Unfortunately, Mr. Quixote ran into problems after he lost his temper in Paris.
“French See Red over Attack on Moulin Rouge” was the headline that ran in the SOCIÉTÉ DE L’OISEAU EN CAGE, which Mr. Quixote’s lawyer sent to Owolabi to explain what happened. The article said that three American tourists had stolen horses from Parisian police officers and charged the famous theater, ominously waving baguettes. After being arrested, the three were later released. Eventually, the lawyer said, Mr. Quixote and his group got back on their way. They flew to Cairo, where they were to proceed overland to Benin.
That’s when the real tragedy struck.
“It is with a heavy heart that I must convey to you the melancholy news that Mr. Don Quixote has been found dead in the north Sahara,” read the next e-mail that came from Mr. Quixote’s lawyer. Attached was a newspaper article-which like all of Cooper’s handiwork was impressively realistic-that explained that Mr. Quixote had been attacked by a pack of about forty men led by a man named Ali Baba. Cooper says that although he has been spinning ridiculous yarns for years in correspondences with scammers, few people ever seem to catch on.

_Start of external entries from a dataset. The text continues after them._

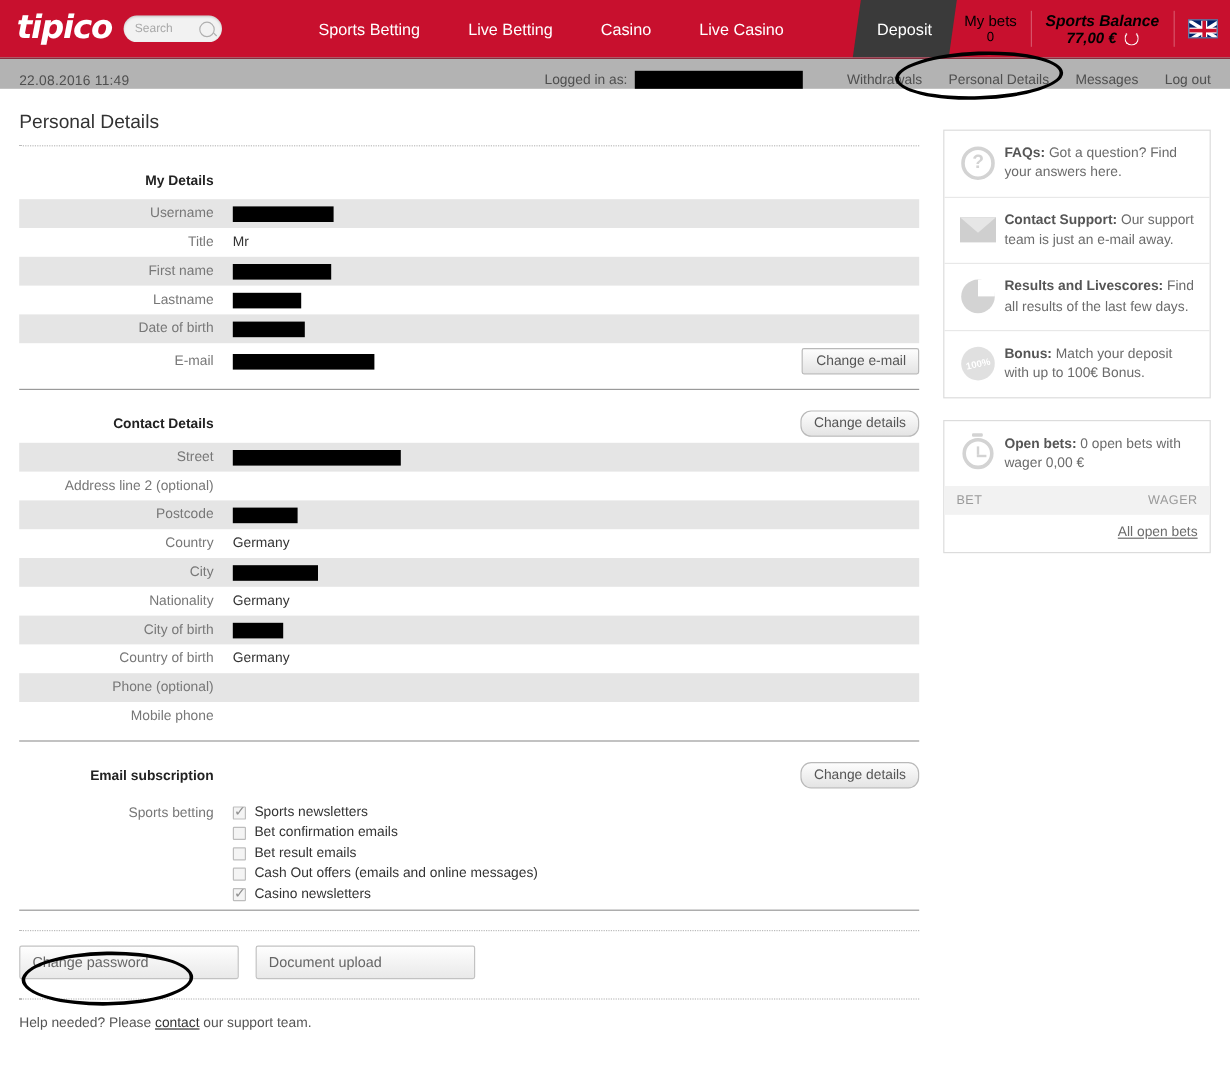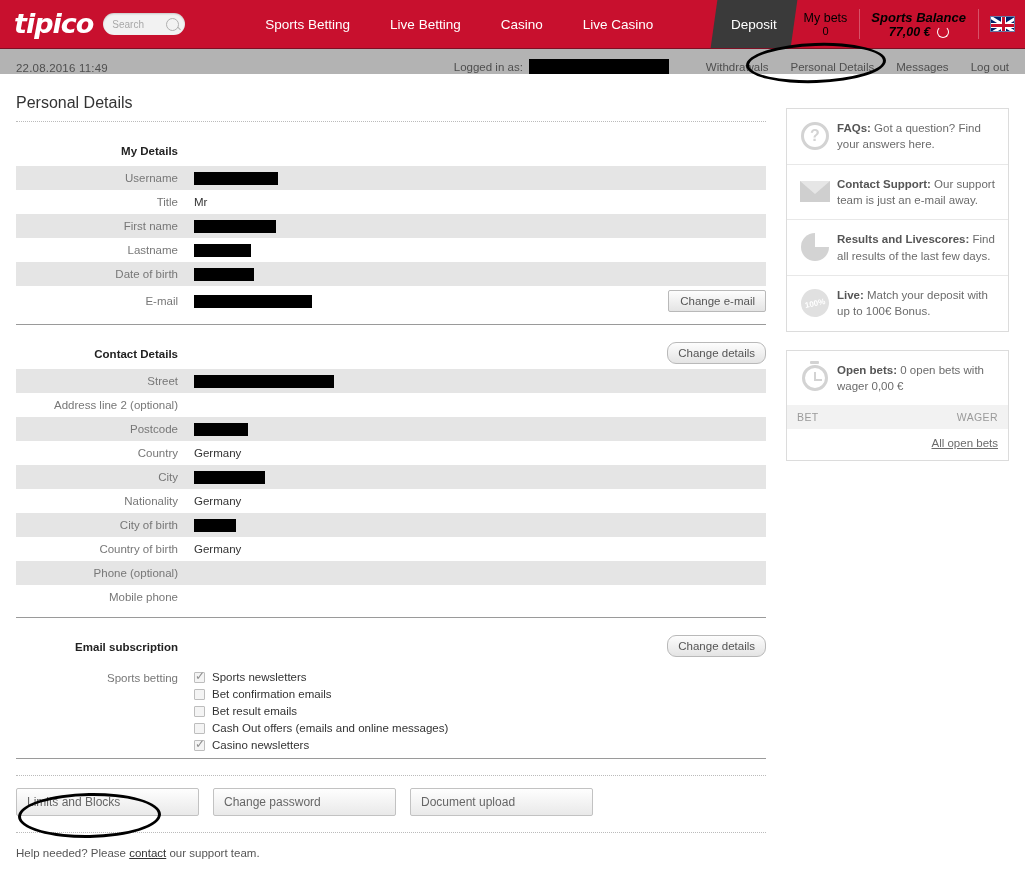--- a/index.html
+++ b/index.html
@@ -481,7 +481,7 @@
         <div class="ic">
             <span class="ic-bonus">100%</span>
           </div>
-        <div class="card-txt"><b>Live:</b><span> Match your deposit with up to 100€ Bonus.</span></div>
+        <div class="card-txt"><b>Bonus:</b><span> Match your deposit with up to 100€ Bonus.</span></div>
       </div>
     </div>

“Considering that they are scam artists themselves, it’s incredible how thick some of these people are,” says Cooper, who has posted his many epistolary exchanges with the scammers on his Web site, www.redhotchilidogs.com. “The only time I’ve been snagged by a reference was a lady who realized that the picture I sent of myself was actually of our governor Bill Richardson.”
Cooper says that he has received half a dozen emails over the years from people who actually lost money in these scams. One person said that her semi senile father had mailed more than $45,000 in response to a solicitation.
“For me,” he says, “it just seemed logical to turn the table on these people.”